IFITM1 promotes proliferation, migration and macrophage-like transdifferentiation of vascular smooth muscle cells via c-Src/MAPK/GATA2/E2F2 pathway in atherosclerosis.

Atherosclerosis (AS) stands as the primary culprit behind the high morbidity and mortality globally. The aberrant proliferation, migration, and transdifferentiation of vascular smooth muscle cells (VSMCs) are recognized as the crucial factors in the development of atherosclerotic plaques. Interferon-induced transmembrane protein 1 (IFITM1) is verified as a cellular regulatory factor for various diseases but its regulatory role in VSMCs remains unclear. Our objective was to assess the impacts of IFITM1 on VSMC proliferation, migration, and transdifferentiation, along with the underlying molecular mechanisms. RNA sequencing analysis was used to pinpoint differentially expressed genes.
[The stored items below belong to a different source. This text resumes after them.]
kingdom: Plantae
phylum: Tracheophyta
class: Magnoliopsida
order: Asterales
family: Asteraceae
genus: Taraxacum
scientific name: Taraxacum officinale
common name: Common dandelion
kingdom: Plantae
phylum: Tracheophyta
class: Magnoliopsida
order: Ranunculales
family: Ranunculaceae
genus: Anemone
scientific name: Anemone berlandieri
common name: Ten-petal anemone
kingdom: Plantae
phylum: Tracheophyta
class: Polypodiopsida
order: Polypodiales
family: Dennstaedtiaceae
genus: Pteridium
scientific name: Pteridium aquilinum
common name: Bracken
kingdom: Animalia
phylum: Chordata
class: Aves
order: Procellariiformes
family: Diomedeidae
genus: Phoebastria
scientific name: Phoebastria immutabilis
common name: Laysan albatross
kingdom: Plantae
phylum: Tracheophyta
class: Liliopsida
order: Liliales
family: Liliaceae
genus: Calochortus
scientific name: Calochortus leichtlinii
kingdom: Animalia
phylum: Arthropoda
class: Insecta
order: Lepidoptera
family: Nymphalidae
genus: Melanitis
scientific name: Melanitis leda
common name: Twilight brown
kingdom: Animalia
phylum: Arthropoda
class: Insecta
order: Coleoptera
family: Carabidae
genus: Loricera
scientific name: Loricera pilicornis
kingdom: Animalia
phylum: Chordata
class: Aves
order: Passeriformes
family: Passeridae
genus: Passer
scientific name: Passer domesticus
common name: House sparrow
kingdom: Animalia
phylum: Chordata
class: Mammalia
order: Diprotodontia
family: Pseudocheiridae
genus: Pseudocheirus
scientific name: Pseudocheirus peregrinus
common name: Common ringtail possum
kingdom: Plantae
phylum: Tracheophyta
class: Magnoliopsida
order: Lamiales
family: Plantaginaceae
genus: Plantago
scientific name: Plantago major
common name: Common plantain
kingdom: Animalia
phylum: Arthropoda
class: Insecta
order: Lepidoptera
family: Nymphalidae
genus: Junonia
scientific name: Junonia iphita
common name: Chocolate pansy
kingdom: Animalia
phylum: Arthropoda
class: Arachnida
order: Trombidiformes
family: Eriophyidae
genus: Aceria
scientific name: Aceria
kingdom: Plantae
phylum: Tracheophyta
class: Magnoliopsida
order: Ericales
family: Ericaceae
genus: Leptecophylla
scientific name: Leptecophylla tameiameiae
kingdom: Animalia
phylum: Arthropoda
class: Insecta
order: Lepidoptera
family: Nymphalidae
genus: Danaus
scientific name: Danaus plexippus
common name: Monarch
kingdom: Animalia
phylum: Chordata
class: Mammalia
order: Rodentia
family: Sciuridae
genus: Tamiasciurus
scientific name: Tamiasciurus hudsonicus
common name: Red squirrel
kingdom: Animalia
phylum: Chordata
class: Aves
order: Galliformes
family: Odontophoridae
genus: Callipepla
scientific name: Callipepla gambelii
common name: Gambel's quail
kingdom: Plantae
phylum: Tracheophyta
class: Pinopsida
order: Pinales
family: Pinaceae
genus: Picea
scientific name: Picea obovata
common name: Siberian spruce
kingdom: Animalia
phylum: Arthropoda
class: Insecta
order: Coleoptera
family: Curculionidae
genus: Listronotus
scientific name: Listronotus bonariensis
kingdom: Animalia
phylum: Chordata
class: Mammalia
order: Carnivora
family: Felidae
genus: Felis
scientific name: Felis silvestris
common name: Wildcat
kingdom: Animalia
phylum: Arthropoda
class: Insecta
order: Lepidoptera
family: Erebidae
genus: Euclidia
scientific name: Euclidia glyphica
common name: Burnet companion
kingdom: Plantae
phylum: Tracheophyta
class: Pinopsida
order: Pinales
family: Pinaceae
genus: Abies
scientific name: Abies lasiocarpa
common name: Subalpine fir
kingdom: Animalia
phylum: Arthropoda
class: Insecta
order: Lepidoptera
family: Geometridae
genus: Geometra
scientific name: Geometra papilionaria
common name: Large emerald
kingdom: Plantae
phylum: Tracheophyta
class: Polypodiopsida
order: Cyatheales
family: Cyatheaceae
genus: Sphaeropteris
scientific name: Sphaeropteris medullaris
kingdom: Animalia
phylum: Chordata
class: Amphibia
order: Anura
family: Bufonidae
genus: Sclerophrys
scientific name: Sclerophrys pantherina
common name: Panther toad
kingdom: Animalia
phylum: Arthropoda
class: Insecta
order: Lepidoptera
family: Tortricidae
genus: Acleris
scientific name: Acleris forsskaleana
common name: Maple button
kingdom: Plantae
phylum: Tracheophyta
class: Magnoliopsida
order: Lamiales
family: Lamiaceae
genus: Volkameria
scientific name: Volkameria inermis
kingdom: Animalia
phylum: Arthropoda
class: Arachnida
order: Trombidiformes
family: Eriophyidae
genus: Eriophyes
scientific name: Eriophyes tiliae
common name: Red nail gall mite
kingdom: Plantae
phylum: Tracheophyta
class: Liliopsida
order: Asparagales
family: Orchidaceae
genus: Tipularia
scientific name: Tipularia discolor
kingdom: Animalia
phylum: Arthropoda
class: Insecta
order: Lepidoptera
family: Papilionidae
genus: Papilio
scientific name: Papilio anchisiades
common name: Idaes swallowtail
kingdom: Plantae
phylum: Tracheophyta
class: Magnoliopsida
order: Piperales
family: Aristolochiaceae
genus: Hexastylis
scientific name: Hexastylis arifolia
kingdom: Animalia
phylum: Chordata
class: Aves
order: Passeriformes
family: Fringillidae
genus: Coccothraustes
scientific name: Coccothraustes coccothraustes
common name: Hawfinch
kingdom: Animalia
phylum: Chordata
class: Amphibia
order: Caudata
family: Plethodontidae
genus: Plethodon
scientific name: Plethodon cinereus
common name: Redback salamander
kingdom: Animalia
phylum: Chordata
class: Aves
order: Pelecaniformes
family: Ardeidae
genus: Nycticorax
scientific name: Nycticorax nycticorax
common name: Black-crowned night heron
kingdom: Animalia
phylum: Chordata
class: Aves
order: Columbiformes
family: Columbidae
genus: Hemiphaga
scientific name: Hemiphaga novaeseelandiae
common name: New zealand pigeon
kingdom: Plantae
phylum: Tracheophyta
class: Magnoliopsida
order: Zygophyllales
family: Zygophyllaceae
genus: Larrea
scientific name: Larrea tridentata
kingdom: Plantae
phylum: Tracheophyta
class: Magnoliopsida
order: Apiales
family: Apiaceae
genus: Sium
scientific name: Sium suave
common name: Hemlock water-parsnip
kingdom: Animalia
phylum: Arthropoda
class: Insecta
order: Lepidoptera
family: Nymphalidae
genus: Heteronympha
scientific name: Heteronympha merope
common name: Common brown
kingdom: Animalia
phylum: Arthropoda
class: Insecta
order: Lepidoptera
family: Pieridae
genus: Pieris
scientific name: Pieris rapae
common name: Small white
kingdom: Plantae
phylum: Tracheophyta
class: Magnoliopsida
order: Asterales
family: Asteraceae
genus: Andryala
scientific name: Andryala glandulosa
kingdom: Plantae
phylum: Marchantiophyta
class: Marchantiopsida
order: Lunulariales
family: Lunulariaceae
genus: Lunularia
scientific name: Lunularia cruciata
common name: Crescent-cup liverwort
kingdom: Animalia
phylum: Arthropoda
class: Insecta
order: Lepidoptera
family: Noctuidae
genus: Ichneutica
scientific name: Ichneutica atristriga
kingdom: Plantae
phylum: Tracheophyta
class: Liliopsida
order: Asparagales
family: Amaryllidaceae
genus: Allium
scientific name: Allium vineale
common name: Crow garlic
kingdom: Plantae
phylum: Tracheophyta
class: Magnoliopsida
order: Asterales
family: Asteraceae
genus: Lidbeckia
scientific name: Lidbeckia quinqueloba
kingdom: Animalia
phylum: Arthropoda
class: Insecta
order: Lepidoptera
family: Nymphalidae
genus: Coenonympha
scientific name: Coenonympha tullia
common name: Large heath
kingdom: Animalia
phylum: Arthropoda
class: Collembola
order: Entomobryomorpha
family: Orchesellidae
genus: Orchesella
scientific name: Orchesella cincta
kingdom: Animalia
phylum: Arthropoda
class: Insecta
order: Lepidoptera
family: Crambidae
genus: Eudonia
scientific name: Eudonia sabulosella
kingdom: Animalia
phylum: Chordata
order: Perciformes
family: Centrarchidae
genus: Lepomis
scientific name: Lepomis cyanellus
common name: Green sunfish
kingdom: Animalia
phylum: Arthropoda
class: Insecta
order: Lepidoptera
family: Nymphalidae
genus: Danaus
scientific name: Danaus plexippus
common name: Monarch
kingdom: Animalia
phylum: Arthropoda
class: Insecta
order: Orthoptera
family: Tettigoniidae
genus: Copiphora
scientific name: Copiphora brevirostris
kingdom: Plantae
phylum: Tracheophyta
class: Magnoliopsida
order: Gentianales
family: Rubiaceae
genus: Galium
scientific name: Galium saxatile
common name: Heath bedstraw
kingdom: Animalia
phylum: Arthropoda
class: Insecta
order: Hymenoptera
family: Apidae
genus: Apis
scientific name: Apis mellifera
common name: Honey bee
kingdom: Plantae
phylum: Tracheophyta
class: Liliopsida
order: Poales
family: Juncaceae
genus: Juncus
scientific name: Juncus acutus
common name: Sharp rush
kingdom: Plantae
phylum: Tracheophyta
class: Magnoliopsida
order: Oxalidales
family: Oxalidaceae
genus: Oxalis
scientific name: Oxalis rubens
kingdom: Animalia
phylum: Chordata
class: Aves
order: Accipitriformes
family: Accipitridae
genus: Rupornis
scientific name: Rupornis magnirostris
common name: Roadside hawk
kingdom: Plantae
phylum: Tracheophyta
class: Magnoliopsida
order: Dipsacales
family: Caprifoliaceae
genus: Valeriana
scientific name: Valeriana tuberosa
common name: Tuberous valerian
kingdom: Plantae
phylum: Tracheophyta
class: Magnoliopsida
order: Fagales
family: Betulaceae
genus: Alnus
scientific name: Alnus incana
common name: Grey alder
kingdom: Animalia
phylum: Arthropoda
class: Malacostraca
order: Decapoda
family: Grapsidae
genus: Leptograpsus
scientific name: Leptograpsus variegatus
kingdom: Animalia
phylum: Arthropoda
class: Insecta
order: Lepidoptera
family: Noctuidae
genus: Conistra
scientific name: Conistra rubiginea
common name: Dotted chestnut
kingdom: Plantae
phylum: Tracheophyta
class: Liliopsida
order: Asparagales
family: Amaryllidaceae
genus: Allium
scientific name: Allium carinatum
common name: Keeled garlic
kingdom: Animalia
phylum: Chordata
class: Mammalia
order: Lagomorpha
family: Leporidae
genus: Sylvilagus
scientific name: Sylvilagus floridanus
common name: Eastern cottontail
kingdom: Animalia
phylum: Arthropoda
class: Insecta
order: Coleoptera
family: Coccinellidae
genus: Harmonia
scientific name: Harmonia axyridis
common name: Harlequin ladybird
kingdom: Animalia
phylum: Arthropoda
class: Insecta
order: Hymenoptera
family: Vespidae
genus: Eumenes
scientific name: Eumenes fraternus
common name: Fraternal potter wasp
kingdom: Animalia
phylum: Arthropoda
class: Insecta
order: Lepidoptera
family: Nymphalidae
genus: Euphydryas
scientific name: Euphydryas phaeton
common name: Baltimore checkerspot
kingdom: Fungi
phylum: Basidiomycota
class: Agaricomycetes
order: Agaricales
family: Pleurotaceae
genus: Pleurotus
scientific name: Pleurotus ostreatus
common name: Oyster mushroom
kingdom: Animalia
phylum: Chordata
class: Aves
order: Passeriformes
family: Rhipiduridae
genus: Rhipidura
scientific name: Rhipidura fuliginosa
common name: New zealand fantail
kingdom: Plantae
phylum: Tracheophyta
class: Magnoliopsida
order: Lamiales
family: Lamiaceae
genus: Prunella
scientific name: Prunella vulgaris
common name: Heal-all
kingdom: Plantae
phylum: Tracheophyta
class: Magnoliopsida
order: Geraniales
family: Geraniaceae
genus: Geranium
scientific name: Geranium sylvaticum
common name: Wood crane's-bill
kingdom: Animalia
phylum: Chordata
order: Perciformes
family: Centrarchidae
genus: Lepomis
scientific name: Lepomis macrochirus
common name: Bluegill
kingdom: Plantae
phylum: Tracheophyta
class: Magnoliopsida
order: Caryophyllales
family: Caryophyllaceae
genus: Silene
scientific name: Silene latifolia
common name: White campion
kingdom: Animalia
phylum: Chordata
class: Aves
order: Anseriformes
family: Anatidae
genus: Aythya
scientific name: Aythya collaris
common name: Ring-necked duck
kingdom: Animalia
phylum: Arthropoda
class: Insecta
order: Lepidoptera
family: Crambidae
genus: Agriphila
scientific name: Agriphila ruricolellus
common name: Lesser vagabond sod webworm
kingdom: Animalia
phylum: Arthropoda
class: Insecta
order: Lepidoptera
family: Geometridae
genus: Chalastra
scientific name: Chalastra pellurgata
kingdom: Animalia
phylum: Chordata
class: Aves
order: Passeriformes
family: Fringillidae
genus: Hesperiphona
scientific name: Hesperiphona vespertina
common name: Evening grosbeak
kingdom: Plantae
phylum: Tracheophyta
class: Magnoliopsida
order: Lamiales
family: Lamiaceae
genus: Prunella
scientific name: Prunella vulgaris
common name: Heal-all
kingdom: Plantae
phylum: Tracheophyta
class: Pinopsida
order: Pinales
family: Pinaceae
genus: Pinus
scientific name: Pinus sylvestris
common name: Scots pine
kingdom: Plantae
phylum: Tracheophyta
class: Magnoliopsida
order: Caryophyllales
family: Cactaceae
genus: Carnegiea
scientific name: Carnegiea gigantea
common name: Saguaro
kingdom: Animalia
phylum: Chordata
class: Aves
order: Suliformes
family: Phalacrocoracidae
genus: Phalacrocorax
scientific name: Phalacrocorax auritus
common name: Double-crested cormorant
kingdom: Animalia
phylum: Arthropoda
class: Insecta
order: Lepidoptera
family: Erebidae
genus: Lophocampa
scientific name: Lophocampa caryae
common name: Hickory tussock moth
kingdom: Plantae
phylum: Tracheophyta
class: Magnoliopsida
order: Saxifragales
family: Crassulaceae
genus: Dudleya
Plaque samples from AS patients were analyzed to determine the expression of IFITM1. Experiments such as cell viability, flow cytometry, wound healing, transwell and Western blotting assays were carried out to detect the pathways through which IFITM1 affected VSMC proliferation, migration, and transdifferentiation. The function of IFITM1 in the formation of atherosclerotic plaques was assessed by utilizing the ApoE-/- mouse model. The results showed that the IFITM1 expression was significantly increased in plaque samples from AS rats and patients. Overexpression of IFITM1 markedly promoted VSMC proliferation, migration, and macrophage-like transdifferentiation. Mechanistically, overexpression of IFITM1 upregulated the levels of p-tyrosine-protein kinase (p-Src), p-p38 MAP kinases (p-MAPK), p-GATA-binding factor 2 (p-GATA2) and E2F transcription Factor 2 (E2F2). In vivo experiments demonstrated that overexpression of IFITM1 accelerated the formation of atherosclerotic plaques. In conclusion, IFITM1 promotes VSMC proliferation, migration, and macrophage-like transdifferentiation via the c-Src/MAPK/GATA2/E2F2 pathway, suggesting that IFITM1 may be a possible target for treating AS.